Tolong daftarkan setiap baris pada entri di bawah yang memuat kata "What", dan salin baris itu utuh.

Data Masukan ::
----------------------------------------

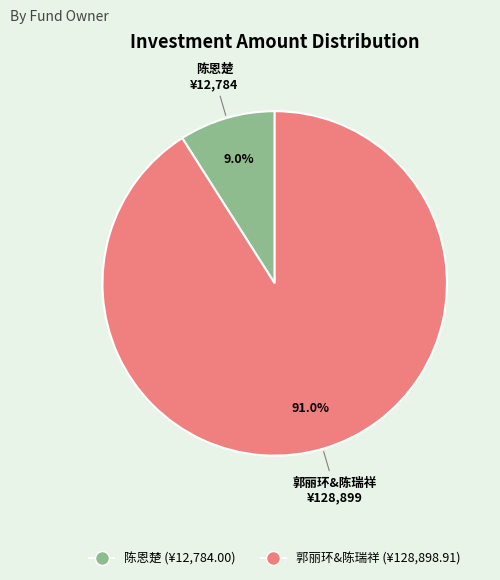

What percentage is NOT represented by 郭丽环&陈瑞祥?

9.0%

----------------------------------------

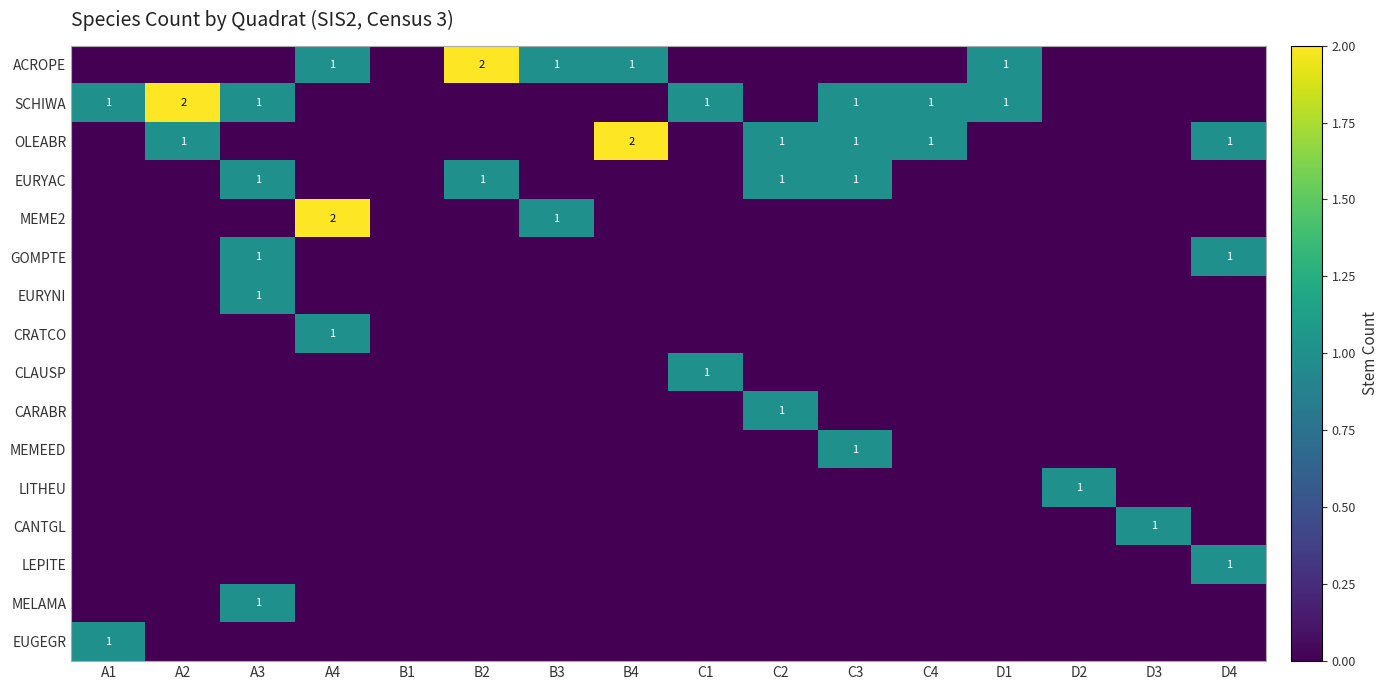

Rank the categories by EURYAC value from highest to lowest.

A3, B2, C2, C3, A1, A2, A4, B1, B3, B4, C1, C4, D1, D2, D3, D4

----------------------------------------

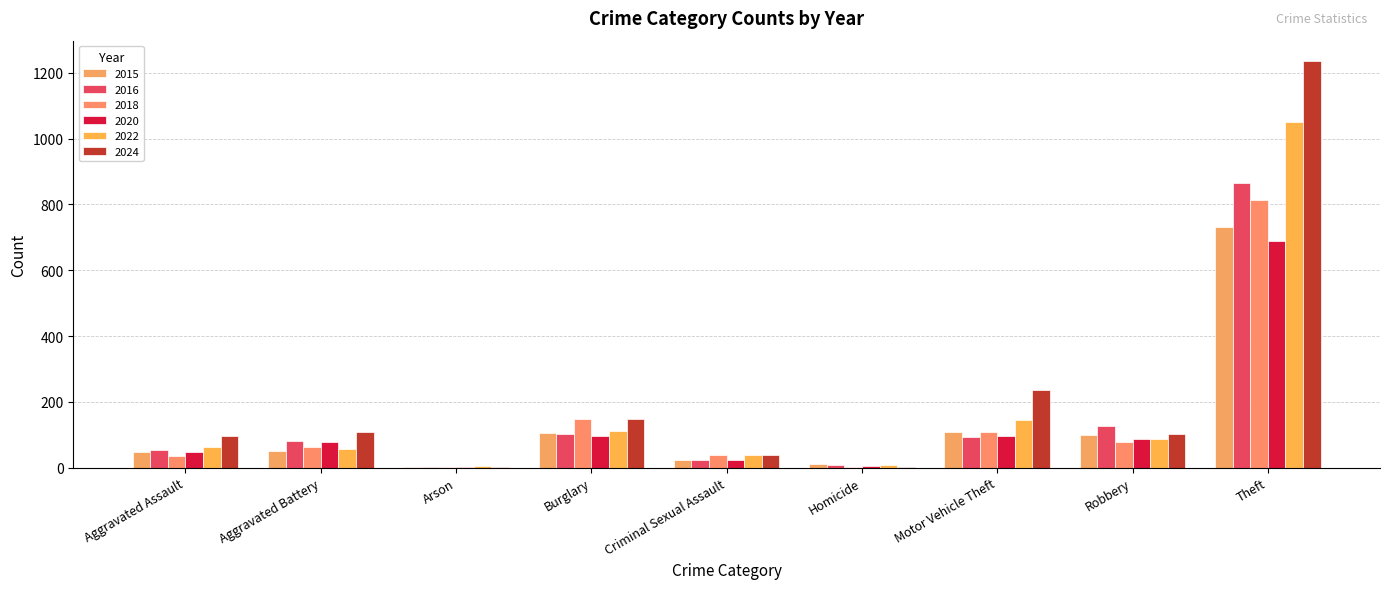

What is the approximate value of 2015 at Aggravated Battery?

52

----------------------------------------

Jawaban Latihan ::
What percentage is NOT represented by 郭丽环&陈瑞祥?
What is the approximate value of 2015 at Aggravated Battery?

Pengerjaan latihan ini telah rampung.